Da die Milch jener Jahre noch nicht zu Tode homogenisiert und pasteurisiert war, schmeckte die nach Vieh – heutzutage würden die meisten Menschen sich ekeln vor dem Geschmack. Außerdem konnte man daraus selbst Dickmilch machen. Unsere Mutter stellte zu diesem Zweck einen Krug Frischmilch ans Fenster. Die wurde dann zuerst sauer, dann dick. Man musste dann nur das Wasser abgießen und bekam eine stichfeste Masse, die mit Zucker bestreut zum Nachtisch gereicht wurde.
Direkt gegenüber war ein – man würde heute sagen – Tante-Emma-Laden, in Wahrheit ein ganz normales Gemischtwarengeschäft mit dem Schwerpunkt auf Lebensmittel. 1959 gab’s, jedenfalls in unserer Nähe, noch keinen Supermarkt.
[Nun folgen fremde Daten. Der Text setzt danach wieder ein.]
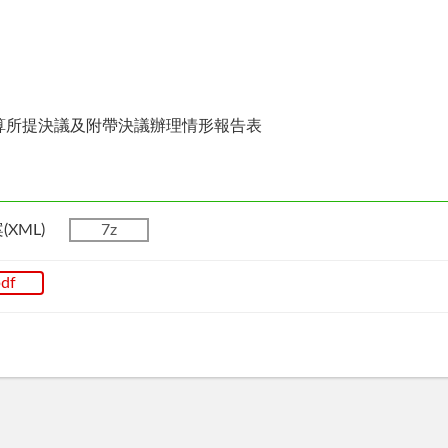
算所提決議及附帶決議辦理情形報告表
(XML)
7z
df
Die meisten Waren wurden beim Spezialisten gekauft: Milchprodukte bei Nassenstein, Fleisch und Wurst beim Schlachter Fenger, Drogerieprodukte bei Seifen Hauter, Obst und Gemüse sowie Konserven und Grundprodukte (Mehl, Salz, Reis) eben beim Laden auf der anderen Seite, der zum Lutter-Verbund zählte. Der saß in einem der wenigen Häuser auf der Westseite der Corneliusstraße, das noch über ein intaktes Erdgeschoss verfügte. Als im Sommer 1959 die Rodung der Trümmer und die Verbreiterung begann, zog der Laden um auf die Erasmusstraße, wo er nicht mehr lange überlebte.
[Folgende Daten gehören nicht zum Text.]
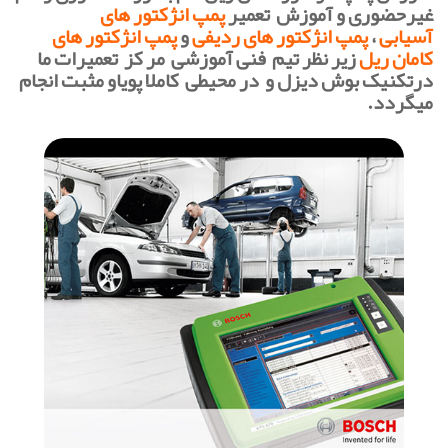
غیرحضوری و آموزش تعمیر
پمپ انژکتور های
آسیابی
،
پمپ انژکتور های ردیفی
و
پمپ انژکتور های
کامان ریل
زیر نظر تیم فنی آموزشی مر کز تعمیرات ما
درتکنیک بوش دیزل و در محیطی کاملا پویاو مثبت انجام
میگردد.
Wir wohnten in der Nummer 188. Direkt neben uns hatte die Schlosserei Klever ihren Laden, in dem man Schlüssel nachmachen lassen konnte. Dann kam ein oder zwei Häuser weiter Nassenstein. Und im vorletzten Haus vor der Kreuzung mit der Oberbilker Allee gab es das Café Friedchen, eine plüschrote Höhle, in die uns der Vater ein paar Mal mitnahm, wenn ein Fußballspiel im Fernsehen übertragen wurde, denn das Café verfügte über ein Empfangsgerät.
Zu Karneval liefen ALLE Kinder verkleidet herum – vom Freitag nach Altweiber bis zum Veilchendienstag, und die Kostüme wurden in die Spiele integriert. Deshalb war man mit einem Cowboy-Outfit auch ganz vorn dran. Das war natürlich selbstgeschneidert. Mein Bruder wird rausgewachsen sein, aber ich trage solch eine Überhose aus einem extrem kratzigem Sackleinen. Die arme Schwester hatte sogar einen Clownsanzug ganz aus diesem fiesen Stoff. Die Hüte waren aus hauchdünnem Filz, in das man mit dem Fingernagel Löcher bohren konnte. Unser handwerklich begabter Onkel hatte die Westen aus billigem Kunstleder für uns verfertigt und befranst, außerdem merkwürdige Manschetten, die eigentlich nur störten, sowie die Pistolengürtel. Darum wurden wir ebenso beneidet wie um unsere Knallpistolen. Die waren aus irgendeinem kunststoffartigen, bröseligen Metall, das mit Metallfarbe gefärbt war. Die Munition bestand aus Papierrollen, auf denen in gleichmäßigen Abständen winzige Zündplättchen angebracht waren. Traf der Hahn so eine Stelle, machte es „Piff“ – bestenfalls, denn Fehlzündungen waren normal.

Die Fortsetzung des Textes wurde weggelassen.